UNC's Trubisky on Heels' loss to Hokies
For the first time since 2014, North Carolina does not control its own destiny in the ACC’s Coastal Division. The Tar Heels’ 34-3 defeat against Virginia Tech on Saturday was their first regular-season ACC loss since the end of the 2014 season.
UNC is now in a position it hasn’t experienced in a while. Yes, its goal of winning the Coastal is still very much attainable. But the Tar Heels will need some help, nonetheless.
It’s never too early to take a way-too-early look at what needs to happen for UNC to repeat as Coastal champ. So consider this a quick primer. We’ll save the tiebreaker talk for later, when the race has more clarity.

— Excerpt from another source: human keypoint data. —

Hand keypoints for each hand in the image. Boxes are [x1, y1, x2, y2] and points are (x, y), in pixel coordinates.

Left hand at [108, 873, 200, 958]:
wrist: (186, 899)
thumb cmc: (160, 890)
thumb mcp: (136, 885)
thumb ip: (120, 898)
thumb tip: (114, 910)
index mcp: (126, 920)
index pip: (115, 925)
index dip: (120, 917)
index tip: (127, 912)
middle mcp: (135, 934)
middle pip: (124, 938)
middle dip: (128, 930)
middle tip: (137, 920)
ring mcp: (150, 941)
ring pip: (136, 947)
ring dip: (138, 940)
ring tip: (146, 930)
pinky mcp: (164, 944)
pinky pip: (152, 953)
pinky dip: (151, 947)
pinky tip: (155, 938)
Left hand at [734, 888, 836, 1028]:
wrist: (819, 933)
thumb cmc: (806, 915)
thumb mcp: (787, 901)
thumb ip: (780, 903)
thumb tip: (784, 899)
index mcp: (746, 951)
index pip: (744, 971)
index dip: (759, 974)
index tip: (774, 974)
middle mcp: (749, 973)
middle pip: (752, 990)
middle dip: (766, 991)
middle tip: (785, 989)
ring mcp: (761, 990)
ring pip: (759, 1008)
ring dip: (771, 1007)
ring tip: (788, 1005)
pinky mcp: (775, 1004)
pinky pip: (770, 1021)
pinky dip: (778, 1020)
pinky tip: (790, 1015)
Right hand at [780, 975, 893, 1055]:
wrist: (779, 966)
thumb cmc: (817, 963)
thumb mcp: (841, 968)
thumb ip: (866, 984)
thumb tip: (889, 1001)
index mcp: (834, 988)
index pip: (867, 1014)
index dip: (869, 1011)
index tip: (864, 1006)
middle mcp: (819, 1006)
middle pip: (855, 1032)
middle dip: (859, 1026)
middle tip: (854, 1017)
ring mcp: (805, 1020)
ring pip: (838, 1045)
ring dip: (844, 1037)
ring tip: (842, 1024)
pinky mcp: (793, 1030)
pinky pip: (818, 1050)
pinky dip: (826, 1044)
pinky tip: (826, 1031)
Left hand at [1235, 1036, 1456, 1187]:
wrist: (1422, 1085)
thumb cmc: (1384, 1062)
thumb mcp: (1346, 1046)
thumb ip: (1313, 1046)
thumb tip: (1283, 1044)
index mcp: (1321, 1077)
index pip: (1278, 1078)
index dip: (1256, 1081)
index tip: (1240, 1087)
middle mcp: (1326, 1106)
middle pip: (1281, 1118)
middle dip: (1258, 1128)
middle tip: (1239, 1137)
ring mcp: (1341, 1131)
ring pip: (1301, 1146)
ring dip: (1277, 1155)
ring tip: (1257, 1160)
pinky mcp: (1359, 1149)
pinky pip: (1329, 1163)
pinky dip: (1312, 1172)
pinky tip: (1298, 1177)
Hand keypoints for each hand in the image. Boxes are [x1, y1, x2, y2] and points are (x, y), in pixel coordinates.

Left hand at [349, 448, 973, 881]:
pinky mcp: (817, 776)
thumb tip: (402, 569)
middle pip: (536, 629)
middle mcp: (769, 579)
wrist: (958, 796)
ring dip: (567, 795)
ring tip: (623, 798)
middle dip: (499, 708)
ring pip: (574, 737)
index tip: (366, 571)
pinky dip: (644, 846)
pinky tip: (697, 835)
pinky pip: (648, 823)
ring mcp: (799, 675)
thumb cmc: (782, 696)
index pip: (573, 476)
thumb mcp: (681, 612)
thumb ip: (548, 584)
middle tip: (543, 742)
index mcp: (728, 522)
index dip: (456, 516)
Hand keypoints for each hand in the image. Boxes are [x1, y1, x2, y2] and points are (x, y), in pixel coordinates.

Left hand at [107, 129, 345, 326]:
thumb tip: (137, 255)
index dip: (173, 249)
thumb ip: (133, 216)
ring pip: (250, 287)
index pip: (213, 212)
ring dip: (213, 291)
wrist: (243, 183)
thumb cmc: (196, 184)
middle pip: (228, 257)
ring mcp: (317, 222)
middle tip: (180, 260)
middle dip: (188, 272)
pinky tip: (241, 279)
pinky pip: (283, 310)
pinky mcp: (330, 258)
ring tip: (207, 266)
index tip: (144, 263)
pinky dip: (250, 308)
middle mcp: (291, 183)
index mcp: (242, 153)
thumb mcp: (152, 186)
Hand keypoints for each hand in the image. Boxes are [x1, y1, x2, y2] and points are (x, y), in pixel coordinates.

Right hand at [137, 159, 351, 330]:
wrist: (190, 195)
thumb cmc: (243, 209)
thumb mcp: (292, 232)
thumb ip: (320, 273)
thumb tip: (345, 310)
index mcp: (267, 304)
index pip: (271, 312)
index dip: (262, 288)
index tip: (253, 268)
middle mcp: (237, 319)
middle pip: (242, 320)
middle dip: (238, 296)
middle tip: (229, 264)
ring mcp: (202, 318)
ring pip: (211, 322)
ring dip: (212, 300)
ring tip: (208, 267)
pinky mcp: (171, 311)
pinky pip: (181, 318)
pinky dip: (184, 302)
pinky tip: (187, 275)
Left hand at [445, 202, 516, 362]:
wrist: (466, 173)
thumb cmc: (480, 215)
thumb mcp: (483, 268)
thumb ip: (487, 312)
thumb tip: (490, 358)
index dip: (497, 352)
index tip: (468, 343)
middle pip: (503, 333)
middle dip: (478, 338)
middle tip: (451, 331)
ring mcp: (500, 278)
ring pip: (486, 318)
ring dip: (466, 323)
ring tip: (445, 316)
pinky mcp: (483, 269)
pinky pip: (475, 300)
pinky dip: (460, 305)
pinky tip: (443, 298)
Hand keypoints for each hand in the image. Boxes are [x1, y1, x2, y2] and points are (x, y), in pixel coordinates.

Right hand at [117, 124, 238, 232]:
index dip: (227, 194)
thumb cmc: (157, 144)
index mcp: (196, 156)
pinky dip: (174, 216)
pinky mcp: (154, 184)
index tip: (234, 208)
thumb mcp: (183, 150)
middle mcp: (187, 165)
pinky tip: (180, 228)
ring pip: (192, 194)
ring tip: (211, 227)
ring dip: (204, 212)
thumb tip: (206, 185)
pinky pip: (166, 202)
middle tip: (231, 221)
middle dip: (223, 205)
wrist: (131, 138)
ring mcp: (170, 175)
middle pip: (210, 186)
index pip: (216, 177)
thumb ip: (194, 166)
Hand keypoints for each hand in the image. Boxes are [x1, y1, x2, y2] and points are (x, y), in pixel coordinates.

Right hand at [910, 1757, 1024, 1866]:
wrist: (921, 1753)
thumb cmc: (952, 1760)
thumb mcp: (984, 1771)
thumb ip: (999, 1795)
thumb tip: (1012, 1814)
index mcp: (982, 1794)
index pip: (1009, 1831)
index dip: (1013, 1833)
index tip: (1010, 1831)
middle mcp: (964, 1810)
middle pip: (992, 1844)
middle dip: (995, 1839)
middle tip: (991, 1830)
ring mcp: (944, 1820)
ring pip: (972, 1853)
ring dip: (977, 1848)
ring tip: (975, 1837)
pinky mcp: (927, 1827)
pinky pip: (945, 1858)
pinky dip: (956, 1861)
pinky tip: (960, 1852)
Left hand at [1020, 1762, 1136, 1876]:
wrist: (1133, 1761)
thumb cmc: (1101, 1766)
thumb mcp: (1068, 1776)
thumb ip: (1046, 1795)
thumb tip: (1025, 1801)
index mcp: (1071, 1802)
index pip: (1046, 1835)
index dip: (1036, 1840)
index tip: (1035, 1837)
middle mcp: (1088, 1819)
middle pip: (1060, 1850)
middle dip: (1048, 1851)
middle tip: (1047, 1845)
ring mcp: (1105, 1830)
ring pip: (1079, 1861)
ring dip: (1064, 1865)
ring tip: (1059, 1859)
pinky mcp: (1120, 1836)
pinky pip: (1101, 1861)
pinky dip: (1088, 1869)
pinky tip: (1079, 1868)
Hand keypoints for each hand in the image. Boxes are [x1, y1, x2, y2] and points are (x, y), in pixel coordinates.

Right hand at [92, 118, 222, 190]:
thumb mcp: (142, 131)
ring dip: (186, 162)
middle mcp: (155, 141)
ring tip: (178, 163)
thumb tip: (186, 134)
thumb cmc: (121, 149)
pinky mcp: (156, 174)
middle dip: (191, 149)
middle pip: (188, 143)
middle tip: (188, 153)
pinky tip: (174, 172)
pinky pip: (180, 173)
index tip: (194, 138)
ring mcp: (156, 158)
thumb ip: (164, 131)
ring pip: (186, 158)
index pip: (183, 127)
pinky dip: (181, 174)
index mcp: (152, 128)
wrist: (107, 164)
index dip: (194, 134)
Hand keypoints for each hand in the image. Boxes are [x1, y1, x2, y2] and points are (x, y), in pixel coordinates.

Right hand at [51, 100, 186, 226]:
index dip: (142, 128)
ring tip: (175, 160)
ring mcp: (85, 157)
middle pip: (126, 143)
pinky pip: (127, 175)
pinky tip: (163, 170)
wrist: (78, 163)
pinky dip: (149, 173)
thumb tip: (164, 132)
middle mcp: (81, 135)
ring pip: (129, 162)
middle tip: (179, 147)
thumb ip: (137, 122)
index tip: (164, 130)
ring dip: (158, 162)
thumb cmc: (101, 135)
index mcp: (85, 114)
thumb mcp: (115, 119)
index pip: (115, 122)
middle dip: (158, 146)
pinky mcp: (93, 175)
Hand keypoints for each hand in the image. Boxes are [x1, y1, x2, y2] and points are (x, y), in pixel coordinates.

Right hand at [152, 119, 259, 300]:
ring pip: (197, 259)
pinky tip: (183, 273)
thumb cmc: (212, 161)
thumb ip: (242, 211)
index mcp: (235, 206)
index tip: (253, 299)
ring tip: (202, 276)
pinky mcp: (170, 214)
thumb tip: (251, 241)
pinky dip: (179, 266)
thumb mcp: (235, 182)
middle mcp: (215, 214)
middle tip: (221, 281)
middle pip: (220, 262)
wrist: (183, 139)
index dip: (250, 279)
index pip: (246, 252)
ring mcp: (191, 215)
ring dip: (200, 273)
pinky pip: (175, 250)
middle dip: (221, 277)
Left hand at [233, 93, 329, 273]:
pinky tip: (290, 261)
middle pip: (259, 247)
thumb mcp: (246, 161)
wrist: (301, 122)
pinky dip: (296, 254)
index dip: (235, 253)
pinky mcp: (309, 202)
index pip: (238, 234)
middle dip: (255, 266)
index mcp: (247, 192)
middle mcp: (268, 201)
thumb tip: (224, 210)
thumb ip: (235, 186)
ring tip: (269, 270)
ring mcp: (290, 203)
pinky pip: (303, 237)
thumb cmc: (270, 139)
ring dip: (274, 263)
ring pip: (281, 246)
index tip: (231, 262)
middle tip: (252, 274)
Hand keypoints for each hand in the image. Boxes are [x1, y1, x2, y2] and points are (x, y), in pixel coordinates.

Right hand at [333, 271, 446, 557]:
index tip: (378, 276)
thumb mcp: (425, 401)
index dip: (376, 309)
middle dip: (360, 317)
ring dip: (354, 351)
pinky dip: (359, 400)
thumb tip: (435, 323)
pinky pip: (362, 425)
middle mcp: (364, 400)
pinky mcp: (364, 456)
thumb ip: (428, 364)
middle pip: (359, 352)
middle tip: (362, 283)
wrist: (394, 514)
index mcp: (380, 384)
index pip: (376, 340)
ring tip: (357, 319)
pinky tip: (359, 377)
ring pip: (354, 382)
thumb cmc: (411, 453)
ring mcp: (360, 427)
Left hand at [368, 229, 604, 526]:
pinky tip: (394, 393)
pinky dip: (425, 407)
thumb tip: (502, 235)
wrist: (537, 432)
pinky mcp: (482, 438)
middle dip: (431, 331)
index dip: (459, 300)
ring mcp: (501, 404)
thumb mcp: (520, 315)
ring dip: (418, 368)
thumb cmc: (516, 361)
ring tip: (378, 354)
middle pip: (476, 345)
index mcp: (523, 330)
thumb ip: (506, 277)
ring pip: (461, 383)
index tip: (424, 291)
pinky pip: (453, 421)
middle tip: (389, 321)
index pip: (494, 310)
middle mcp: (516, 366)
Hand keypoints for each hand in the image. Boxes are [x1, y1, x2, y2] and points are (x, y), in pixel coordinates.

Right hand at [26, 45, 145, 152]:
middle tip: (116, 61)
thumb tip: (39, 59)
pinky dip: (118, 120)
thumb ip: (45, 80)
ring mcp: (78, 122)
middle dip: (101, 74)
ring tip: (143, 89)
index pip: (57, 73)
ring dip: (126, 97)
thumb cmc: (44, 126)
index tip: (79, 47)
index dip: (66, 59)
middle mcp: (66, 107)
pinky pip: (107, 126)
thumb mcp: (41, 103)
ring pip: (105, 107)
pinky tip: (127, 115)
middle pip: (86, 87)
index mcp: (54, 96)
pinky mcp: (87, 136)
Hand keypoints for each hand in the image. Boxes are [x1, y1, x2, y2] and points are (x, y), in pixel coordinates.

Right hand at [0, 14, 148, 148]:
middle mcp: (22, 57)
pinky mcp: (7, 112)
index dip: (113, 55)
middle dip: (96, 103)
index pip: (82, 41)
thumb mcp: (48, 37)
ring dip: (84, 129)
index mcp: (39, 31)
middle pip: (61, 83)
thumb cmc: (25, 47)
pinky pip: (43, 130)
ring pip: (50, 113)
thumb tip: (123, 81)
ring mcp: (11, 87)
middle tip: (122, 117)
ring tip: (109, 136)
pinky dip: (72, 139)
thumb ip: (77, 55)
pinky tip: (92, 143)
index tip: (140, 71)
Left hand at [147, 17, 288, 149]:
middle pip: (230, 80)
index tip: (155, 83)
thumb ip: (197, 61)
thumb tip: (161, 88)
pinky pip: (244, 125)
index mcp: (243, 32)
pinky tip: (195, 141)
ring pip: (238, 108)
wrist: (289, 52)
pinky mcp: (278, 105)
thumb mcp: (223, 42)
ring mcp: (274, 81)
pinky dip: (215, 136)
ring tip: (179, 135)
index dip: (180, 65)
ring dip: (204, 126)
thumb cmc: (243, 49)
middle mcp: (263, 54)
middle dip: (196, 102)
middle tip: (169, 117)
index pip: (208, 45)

Here’s a look at each team’s Coastal chances, from great to none, with teams listed how they stand:
1. Virginia Tech (4-1, 2-0)
Coastal chances: Great
UNC needs: The Hokies to lose twice. If the Tar Heels, Hokies and one other team finish in a three-way tie at 7-1, UNC could still have a chance of winning the division. Right now UNC’s easiest path includes Virginia Tech losing two conference games. The Hokies’ two Atlantic Division cross-over games are Boston College (which Virginia Tech already beat 49-0 on Sept. 17) and Syracuse, and they play Miami at home. So the schedule sets up nicely for Virginia Tech to win the division.
2. Virginia (2-3, 1-0)
Coastal chances: Not great
UNC needs: For the Cavaliers to continue through the natural progression of their schedule. In doing so, their unblemished Coastal record isn’t likely to last too long. First-year coach Bronco Mendenhall could certainly make Virginia a Coastal contender in time. But that won’t be this year.
3. UNC (4-2, 2-1)
Coastal chances: Good, still
UNC needs: To win out. That scenario, combined with a couple of Virginia Tech losses, is the easiest way for the Tar Heels to repeat as division champs. Several other scenarios will be possible, as well, and will emerge in time. But here and now, in mid-October, that’s UNC’s clearest path to the ACC championship game in Orlando. UNC’s remaining games: at Miami, at Virginia, Georgia Tech, at Duke, N.C. State.
4. Miami (4-1, 1-1)
Coastal chances: Better than UNC’s
UNC needs: To beat Miami on Saturday. A loss at Miami doesn’t end UNC’s hope of winning the division. But it makes the pursuit all the more challenging. Miami and Virginia Tech would become the two clear favorites, and UNC would then need Miami to beat the Hokies – and then would need the Hurricanes to lose two other ACC games somewhere else … and then would need Virginia Tech to get to three ACC losses, too, because the Hokies, with two conference losses, would own the tiebreaker against two-ACC-loss UNC. The Tar Heels’ divisional pursuit gets complicated in a hurry with a loss at Miami this weekend.
5. Pittsburgh (4-2, 1-1)
Coastal chances: Fine enough
UNC needs: To keep winning, as we’ve established, and then for Pittsburgh to provide some help. Since UNC has already defeated Pitt, the Panthers could help UNC’s cause with, say, a home victory against Virginia Tech in late October. Or even a victory at Miami in early November. Pitt, like UNC, already has little margin for error.
6. Georgia Tech (3-3, 1-3)
Coastal chances: None
UNC needs: Georgia Tech has to still be mathematically alive in the division but, let’s face it – with three losses it would take a lot of very strange things to happen for Georgia Tech to win the division. For UNC’s purposes, though, its best hope is for the Yellow Jackets to beat another contending team. And after losses against Miami and Pitt, there are two contending teams left on Georgia Tech’s schedule: UNC and Virginia Tech.
7. Duke (3-3, 0-2)
Coastal chances: None, essentially
UNC needs: Duke plays Virginia Tech at home on Nov. 5 and at Pitt on Nov. 19, and the Blue Devils could help UNC’s cause with victories there. The Blue Devils aren’t mathematically out of the division race but two losses against two of the least formidable ACC teams on their schedule doesn’t bode well. The Blue Devils play Louisville on Friday, and still have remaining games against UNC, Pitt and Miami.